Other federal appellate courts have also recently narrowed the applicability of arbitration provisions. In 2019, the Fifth Circuit held in Henry Schein Inc. v. Archer and White Sales Inc. that arbitration was not compelled by an agreement which did not clearly demonstrate the intent that the applicable claims be arbitrated. (On appeal, SCOTUS dismissed the writ as “improvidently granted,” meaning that the court should never have accepted the case, and effectively upholding the circuit court’s ruling.) In the 2020 Fifth Circuit case, Robertson v. Intratek Comput. Inc., a whistleblower dispute was governed by an arbitration agreement under the FAA, but one of the parties to the dispute had not signed the agreement.
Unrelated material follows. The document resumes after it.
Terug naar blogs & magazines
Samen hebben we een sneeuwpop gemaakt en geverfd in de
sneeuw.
The court found that the broad agreement did not compel arbitration for claims relating to that party.
New Law: Ending Forced Arbitration of Sexual Harassment and Sexual Assault Act
On March 3, President Biden signed an act amending the FAA as relates to sexual harassment and sexual assault claims, the Ending Forced Arbitration of Sexual Harassment and Sexual Assault Act of 2021. This act effectively supersedes the FAA, amending it such that arbitration agreements are unenforceable as applied to sexual harassment and sexual assault claims which arise prior to the dispute. Agreements compelling arbitration of class action disputes over such claims are likewise unenforceable.
But what happens when a plaintiff brings claims which include sexual harassment or sexual assault claims among other claims not related to sexual harassment or assault? The new law states that the former will proceed in court unless the parties agreed to arbitration after the dispute arose, whereas the latter will proceed concurrently in arbitration if a prior arbitration agreement governs those claims and the defendant does not agree to move those claims to court. As court proceedings are more costly and more transparent than arbitration, the choice between splitting up the claims or agreeing to pursue all of them in one venue can be an additional point of leverage in settlement negotiations.